To make the spice paste, add all the ingredients, including the shrimp paste, if using, into a small food processor and process until you have a fairly smooth paste.
Add the groundnut oil into a wok along with the shallots. Place over a high heat and fry, stirring frequently until the oil starts to bubble. Continue frying, stirring constantly, until the shallots start to turn a golden brown colour.
Place a fine mesh sieve over a heatproof bowl and pour the shallots into the sieve,retaining the shallot-infused oil. Transfer the shallots to a baking tray lined with kitchen paper, season generously with salt and set aside.

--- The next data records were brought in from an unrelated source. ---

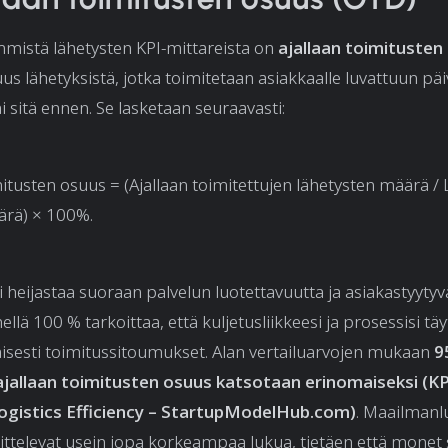
simmistä lähetysten KPI-mittareista on
ajallaan toimitusten
us lähetyksistä, jotka toimitetaan asiakkaalle luvattuun p
 sitä ennen. Se lasketaan seuraavasti:
mitusten osuus = (Ajallaan toimitettujen lähetysten määrä /
rä) × 100%.
 heijastaa suoraan palvelun luotettavuutta ja asiakastyytyvä
llä 100 % tarkoittaa, että kuljetusliikkeesi ja prosessisi täy
sesti toimitussitoumukset. Alan vertailuarvojen mukaan
9
jallaan toimitusten osuus katsotaan erinomaiseksi (
KP
ogistics Efficiency – StartupModelHub.com
)
. Maailman
oittelevat usein jopa korkeampaa lukua, tietäen että monet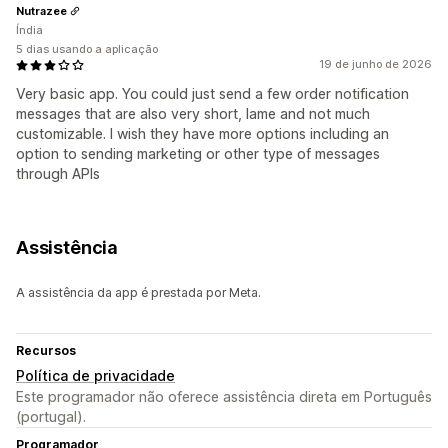
Nutrazee
Índia
5 dias usando a aplicação
19 de junho de 2026
Very basic app. You could just send a few order notification
messages that are also very short, lame and not much
customizable. I wish they have more options including an
option to sending marketing or other type of messages
through APIs
Assistência
A assistência da app é prestada por Meta.
Recursos
Política de privacidade
Este programador não oferece assistência direta em Português
(portugal).
Programador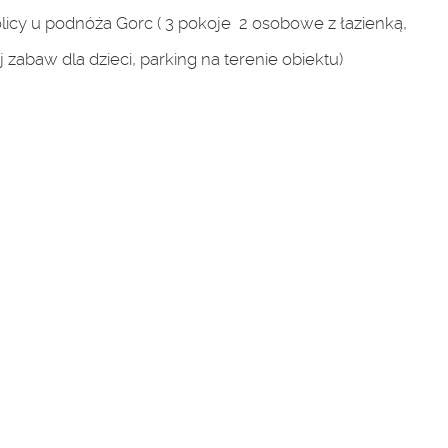
cy u podnóża Gorc ( 3 pokoje 2 osobowe z łazienką,
 zabaw dla dzieci, parking na terenie obiektu)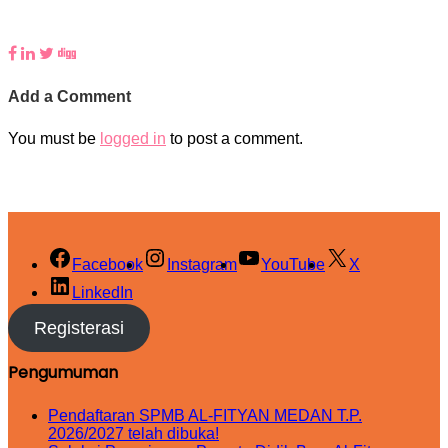
Add a Comment
You must be
logged in
to post a comment.
Facebook
Instagram
YouTube
X
LinkedIn
Registerasi
Pengumuman
Pendaftaran SPMB AL-FITYAN MEDAN T.P.
2026/2027 telah dibuka!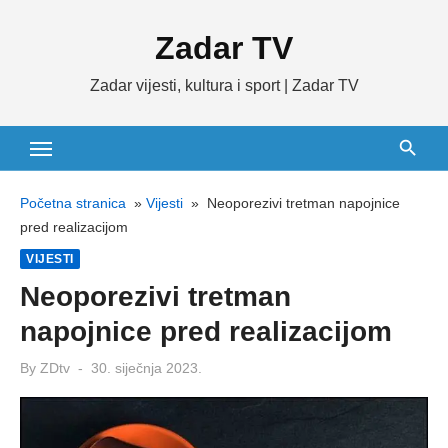
Skip
Zadar TV
to
content
Zadar vijesti, kultura i sport | Zadar TV
Početna stranica
»
Vijesti
»
Neoporezivi tretman napojnice
pred realizacijom
VIJESTI
Neoporezivi tretman
napojnice pred realizacijom
Posted
By
ZDtv
30. siječnja 2023.
on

Add the green beans to a pot of boiling, salted water and blanch for 3 minutes before straining and running under cold water to shock. Set aside.
Add the cold rice into a bowl with the cornflour and using your hands, break the rice up into individual grains, mixing the cornflour through the rice as you go.
Place 2 tablespoons of the shallot-infused oil into the wok and heat over a high heat.
Add the spice paste and cook for 2 minutes, until it smells aromatic, then add the rice and stir to coat in the paste, breaking up any clumps. Add the leftover chicken and the blanched green beans and cook for a further 2 minutes to warm through.
Finally, stir through the kecap manis, soy sauce, spring onions and chilli and season with salt and white pepper to taste. Remove from the heat and keep warm.
Meanwhile, add roughly 100ml of the reserved shallot-infused oil to a seperate small frying pan and heat over a high heat. Once hot, crack in the eggs and fry until crispy round the edges and cooked to your liking.
To serve, grab a small bowl and fill with the fried rice. Invert onto your serving plates, slightly offset, and serve the fried eggs on top of the mounds of rice. Divide the crispy shallots between your plates and serve with the sliced cucumber, tomato, extra spring onions and sliced chillies.
Notes
Essentially a slightly bastardised Indonesian nasi goreng with an egg on top.